2) There’s always this weird view, in my opinion and of course it’s a view that Jude is all over, that Paul only started dominating on later albums because John essentially let him, either through his drug intake, depression, whatever you name it. Again, why is it so taboo to mention Paul’s immersion in Swinging London and the inspiration that would have given him? Paul was almost 2 years younger than John, why is it crazy that his peak years would have come later in the decade? Also, by many accounts from day 1 in the studio Paul was pretty assertive and we know he was working extremely closely with Brian in driving projects for the band before he died so it’s not like once the coast was clear Paul’s evil plan to steal the Beatles from John was good to go
3) Finally, one of my bugbears is when people take a quote and remove it from its context to fit the purpose of whatever interpretation they want to fit on to the Beatles.

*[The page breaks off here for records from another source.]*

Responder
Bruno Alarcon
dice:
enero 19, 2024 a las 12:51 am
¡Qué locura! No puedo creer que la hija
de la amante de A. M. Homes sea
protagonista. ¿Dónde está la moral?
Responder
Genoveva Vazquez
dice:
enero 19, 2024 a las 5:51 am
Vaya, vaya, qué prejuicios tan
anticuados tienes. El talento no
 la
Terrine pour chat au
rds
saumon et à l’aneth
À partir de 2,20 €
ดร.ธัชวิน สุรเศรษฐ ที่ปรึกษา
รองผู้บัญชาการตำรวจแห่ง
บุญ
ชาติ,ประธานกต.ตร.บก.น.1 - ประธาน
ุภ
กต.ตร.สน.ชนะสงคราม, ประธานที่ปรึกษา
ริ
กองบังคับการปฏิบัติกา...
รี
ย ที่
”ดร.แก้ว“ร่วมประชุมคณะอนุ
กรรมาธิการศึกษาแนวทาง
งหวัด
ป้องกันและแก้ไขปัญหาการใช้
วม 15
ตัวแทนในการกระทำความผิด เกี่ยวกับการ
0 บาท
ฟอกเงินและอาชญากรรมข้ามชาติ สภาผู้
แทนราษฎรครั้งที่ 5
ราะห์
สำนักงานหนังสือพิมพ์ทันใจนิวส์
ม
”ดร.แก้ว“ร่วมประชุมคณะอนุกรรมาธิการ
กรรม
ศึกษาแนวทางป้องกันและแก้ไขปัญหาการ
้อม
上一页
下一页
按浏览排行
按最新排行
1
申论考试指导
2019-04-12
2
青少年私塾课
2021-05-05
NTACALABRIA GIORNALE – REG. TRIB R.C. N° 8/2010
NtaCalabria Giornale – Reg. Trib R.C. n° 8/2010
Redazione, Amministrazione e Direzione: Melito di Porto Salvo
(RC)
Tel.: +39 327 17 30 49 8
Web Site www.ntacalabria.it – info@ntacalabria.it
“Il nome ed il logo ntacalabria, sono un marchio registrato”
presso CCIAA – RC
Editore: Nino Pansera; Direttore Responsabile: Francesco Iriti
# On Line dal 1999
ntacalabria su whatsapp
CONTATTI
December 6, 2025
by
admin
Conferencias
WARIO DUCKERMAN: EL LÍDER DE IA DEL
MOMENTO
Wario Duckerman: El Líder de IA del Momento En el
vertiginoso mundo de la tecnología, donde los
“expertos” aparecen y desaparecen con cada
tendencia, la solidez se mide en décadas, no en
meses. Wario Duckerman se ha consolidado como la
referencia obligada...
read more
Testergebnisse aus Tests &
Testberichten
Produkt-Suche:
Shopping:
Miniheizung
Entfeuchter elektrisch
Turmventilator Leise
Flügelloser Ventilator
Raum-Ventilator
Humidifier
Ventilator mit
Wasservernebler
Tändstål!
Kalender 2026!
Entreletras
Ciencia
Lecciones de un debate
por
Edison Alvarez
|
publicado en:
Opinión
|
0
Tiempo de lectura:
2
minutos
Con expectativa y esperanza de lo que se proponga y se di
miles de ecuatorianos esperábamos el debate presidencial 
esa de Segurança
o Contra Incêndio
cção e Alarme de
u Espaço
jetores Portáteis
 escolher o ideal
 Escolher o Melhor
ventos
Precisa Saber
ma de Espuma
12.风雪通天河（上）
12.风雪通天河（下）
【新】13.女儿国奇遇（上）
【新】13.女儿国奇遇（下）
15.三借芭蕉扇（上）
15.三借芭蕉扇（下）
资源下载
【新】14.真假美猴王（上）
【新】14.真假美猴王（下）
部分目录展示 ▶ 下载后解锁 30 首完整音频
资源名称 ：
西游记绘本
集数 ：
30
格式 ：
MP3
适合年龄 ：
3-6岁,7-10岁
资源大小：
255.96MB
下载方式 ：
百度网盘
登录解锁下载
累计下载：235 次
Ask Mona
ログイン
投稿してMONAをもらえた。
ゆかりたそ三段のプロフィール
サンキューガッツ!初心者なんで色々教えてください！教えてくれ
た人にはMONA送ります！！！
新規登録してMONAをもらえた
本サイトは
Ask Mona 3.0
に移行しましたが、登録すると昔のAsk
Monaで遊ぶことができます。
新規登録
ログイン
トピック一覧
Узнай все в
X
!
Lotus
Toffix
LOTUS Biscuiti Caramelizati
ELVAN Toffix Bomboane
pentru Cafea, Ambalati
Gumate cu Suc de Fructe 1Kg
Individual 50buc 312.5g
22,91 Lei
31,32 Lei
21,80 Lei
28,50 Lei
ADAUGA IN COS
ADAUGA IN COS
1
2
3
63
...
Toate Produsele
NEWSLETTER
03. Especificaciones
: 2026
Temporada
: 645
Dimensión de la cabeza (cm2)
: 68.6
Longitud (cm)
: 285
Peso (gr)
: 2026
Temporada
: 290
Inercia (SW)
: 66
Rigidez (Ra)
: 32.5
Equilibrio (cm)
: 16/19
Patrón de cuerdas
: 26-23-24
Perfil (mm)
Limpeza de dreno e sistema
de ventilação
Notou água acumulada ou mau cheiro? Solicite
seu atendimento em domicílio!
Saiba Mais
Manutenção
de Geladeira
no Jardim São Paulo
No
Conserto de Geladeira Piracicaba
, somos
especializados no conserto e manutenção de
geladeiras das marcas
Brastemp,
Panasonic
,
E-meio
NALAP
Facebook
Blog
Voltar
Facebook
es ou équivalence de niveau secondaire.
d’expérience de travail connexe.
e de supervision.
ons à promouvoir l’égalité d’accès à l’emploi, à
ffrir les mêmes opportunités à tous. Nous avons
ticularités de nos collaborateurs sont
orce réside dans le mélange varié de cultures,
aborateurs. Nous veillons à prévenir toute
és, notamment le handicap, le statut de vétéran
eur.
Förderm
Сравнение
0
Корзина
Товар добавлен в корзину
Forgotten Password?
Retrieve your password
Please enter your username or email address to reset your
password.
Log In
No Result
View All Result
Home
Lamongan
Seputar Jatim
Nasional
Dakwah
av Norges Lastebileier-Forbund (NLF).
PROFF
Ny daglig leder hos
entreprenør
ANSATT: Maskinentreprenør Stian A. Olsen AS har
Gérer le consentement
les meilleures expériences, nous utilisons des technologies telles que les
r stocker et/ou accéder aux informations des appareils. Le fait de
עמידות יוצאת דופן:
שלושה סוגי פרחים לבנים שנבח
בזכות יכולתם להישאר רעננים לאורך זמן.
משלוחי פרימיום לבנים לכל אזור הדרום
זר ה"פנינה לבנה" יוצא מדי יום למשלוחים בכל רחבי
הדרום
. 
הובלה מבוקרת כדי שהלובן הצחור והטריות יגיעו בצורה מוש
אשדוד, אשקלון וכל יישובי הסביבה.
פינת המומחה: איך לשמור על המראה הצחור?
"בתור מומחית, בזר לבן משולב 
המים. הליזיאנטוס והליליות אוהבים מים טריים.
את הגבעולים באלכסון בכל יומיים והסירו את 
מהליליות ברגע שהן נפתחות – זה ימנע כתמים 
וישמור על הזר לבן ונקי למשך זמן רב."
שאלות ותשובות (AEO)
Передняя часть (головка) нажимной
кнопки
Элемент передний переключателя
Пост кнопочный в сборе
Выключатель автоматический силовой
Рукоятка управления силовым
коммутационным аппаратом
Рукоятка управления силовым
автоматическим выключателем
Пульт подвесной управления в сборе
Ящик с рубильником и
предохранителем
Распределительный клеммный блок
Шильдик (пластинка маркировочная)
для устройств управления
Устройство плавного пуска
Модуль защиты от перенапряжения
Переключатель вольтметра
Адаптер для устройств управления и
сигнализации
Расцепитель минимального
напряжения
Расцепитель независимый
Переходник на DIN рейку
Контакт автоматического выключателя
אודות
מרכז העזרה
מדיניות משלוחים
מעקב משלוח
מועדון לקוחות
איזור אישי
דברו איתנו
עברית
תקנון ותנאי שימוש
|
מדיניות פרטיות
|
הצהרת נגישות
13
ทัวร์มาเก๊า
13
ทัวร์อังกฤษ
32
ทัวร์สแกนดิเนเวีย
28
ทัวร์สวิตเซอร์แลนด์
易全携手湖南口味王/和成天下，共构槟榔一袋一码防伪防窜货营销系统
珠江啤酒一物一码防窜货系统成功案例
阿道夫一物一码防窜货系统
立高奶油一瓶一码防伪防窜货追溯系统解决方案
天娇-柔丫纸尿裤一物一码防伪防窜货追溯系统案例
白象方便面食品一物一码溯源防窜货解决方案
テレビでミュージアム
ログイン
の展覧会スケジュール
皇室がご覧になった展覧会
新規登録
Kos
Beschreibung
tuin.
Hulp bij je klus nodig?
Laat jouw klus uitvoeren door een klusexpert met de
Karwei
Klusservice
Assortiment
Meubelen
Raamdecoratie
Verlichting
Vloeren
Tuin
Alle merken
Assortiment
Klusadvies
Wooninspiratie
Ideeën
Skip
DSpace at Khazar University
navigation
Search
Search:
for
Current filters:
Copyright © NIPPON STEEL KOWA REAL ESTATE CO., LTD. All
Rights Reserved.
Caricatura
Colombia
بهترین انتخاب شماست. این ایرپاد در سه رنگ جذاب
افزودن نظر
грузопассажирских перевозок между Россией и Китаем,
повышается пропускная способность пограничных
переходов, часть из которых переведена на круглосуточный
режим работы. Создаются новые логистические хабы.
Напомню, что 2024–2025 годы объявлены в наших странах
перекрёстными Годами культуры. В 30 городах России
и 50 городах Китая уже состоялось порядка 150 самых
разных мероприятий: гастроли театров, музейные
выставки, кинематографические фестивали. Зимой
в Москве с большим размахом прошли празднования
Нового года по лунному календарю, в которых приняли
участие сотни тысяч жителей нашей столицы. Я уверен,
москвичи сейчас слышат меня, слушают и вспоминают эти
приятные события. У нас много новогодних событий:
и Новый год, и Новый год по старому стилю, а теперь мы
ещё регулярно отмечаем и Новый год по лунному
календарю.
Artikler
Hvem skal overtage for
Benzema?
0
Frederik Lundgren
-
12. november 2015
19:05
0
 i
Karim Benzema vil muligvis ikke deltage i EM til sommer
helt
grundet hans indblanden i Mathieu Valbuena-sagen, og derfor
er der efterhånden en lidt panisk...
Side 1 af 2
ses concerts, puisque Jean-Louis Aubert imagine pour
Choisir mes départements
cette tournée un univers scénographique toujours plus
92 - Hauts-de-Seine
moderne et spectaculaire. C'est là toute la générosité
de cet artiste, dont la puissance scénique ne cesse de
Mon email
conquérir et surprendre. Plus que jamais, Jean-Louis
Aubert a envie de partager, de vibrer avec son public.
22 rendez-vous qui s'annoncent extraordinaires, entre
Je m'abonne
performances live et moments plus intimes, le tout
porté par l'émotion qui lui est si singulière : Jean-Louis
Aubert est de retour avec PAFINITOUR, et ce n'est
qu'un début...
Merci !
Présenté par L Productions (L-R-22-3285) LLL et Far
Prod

Both Jude and Mark Lewisohn have quoted Paul’s quote from his secretly recorded conversation with Hunter Davies where he referred to John as his “fairground hero” and use that as their catchphrase to describe the whole L/M relationship, Paul always admired and looked up to John so he would never leave him and John was the centre of his universe, so now to unpack this:
- I don’t think it’s wrong that when Paul met John as a 15 year old and John was a teddy boy looking almost 17 year old that Paul would have looked up to him so I think that quote is accurate for the earlier part of their friendship
- Where I digress from the Lewisohn/Kessler interpretation is where they have Paul fixed in that mindset forever more... Firstly, Paul is clear that that was his initial view of John but as he grew older he grew to share in things with him and become his equal, which ultimately threatened John, which I think succinctly explains why a lot of the Beatles story unfolds the way it did. In my view, Paul initially looked up to John and John felt secure in the knowledge that Paul looked up to him and would never leave him. Once they get older and Paul is writing incredible songs on his own like Yesterday, is asking other people like Mal Evans and Pete Shotton to help with the lyrics to Eleanor Rigby instead of John, marries Linda and starts a family with her, that’s a big factor in why John freaks out and lashes out at Paul because he doesn’t want Paul to leave him, that’s something that Jude doesn’t mention and Lewisohn has disappointingly never mentioned either. In my mind to understand the L/M relationship and the axis that the Beatles story turned on you need to understand not just how much Paul loved, appreciated and needed John but how much John loved, appreciated and needed Paul, otherwise the story just does not make sense.
We need more female authorities in Beatles historiography, unfortunately Jude Southerland Kessler is not it.